Disclaimer: This is part of my notes on AI research papers. I do this to learn and communicate what I understand. Feel free to comment if you have any suggestion, that would be very much appreciated.

The following post is a comment on the paper LlaVA-Gemma: Accelerating Multimodal Foundation Models With a Compact Language Model by Musashi Hinck, Matthew L. Olson, David Cobbley, Shao-Yen Tseng, and Vasudev Lal.

Hinck et. al. who are part of the Cognitive AI research area at Intel Labs, train a suite of Multimodal Foundation Models (MFM) using the LLaVA framework with the recently released Gemma Large Language Models (LLM). There is an increasing interest in small and capable Vision Language Models (VLM) and their proposed model, LLaVA-Gemma, is a step towards this direction. They provide an ablation study on three design features of the model:

  1. Utilizing a more powerful image backbone: The original LLaVA model uses CLIP as a pretrained vision encoder. They propose to use a larger and more powerful vision encoder, the DINOv2. Both models are compared in terms of GQA, MME, MM-Vet, POPE, VQAv2, and, MMVP, which are common benchmarking tools to other LLM works. The DINOv2 model shows better performance in general.

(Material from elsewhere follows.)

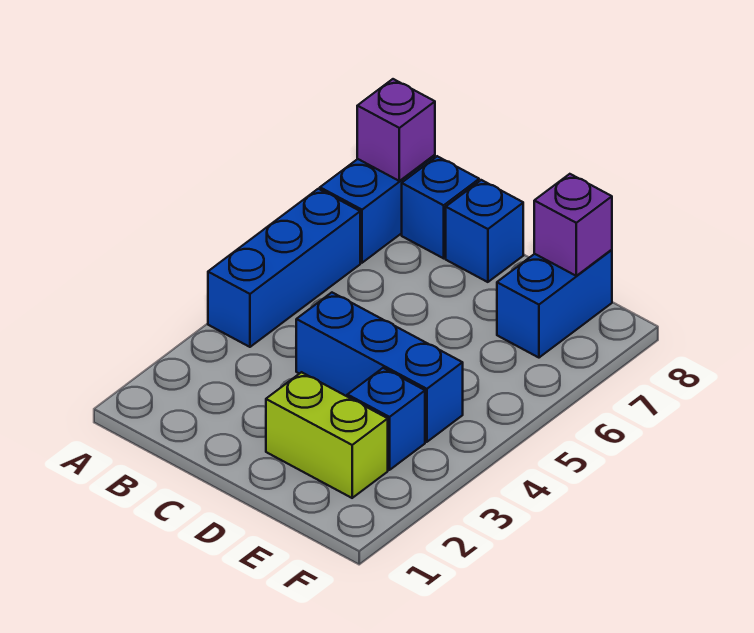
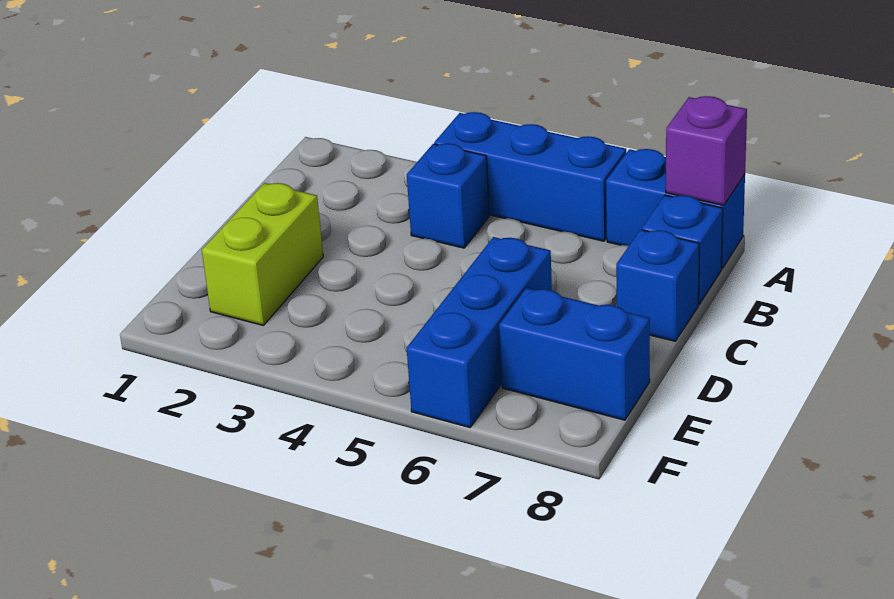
blue brick C4:E4 level 1 -> blue brick D6:F6 level 1
blue brick E3 level 1 -> blue brick B4 level 1
purple brick E8 level 2 -> none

  2. Increasing the size of the language backbone: In the case of the language encoder, LLaVA uses Llama-2, whereas Hinck et. al. use the recently released Gemma model. It comes in a variety of sizes, of which they use the smaller ones, Gemma-2B and Gemma-7B. The main difference between Llama and Gemma is that the latter uses a larger token set than any other LLM, that is 256k tokens (vs 50k tokens in Llama). However, their experiments show that the larger token set does not improve the performance of the model, in fact, it shows a decrease in performance (in terms of the above mentioned benchmarks). Since there is no a priori reason to expect this behaviour, they suggest that understanding the reasons behind this could be a fruitful area for future research.

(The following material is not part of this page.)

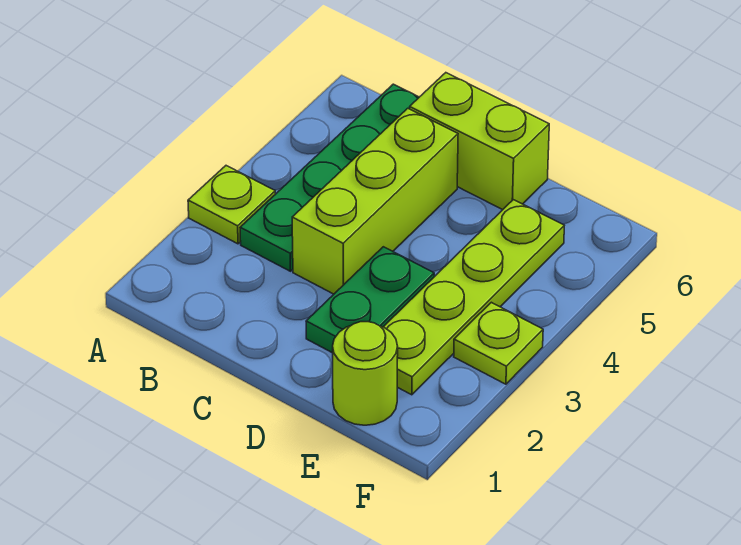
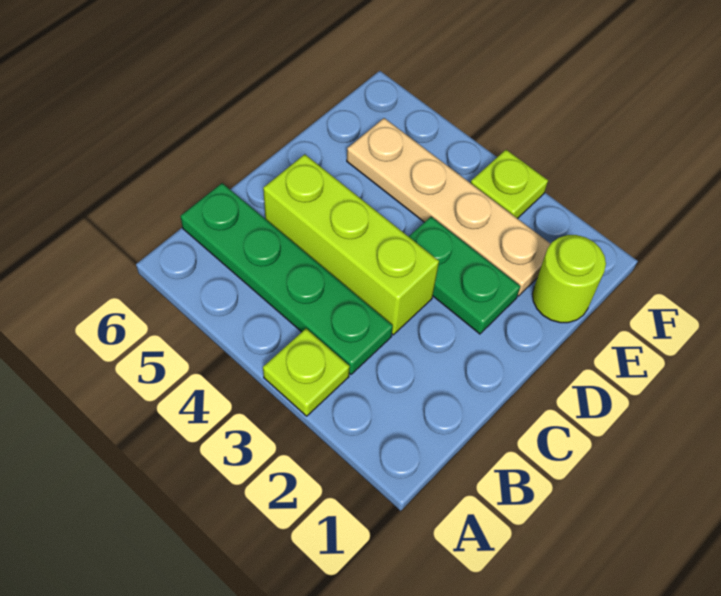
lime brick C6:D6 level 1 -> none
lime plate E2:E5 level 1 -> tan plate E2:E5 level 1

  3. Pretraining the connector: Other studies have shown that pretraining the connector, which is a MLP that maps the image features to the language features, can downstream performance. Contrary to this, their experiments show that pretraining the connector do improve the performance of the model.

A deeper analysis between Gemma-2B and Gemma-7B shows that the larger model does

Overall, the proposed LLaVA-Gemma falls short of performance compared to the SOTA models, but it is a step towards the democratization of VLMs. The good part is that authors have made the code and models available in the Hugging Face repository!

References

[1] Hinck, M., Olson, M. L., Cobbley, D., Tseng, S.-Y., & Lal, V. (2024). LlaVA-Gemma: Accelerating Multimodal Foundation Models With a Compact Language Model. arXiv:2404.01331.

[2] Karamcheti, S., Nair, S., Balakrishna, A., Liang, P., Kollar, T., & Sadigh, D. (2024). Prismatic VLMs: Investigating the Design Space of Visually-Conditioned Language Models. arXiv:2402.07865.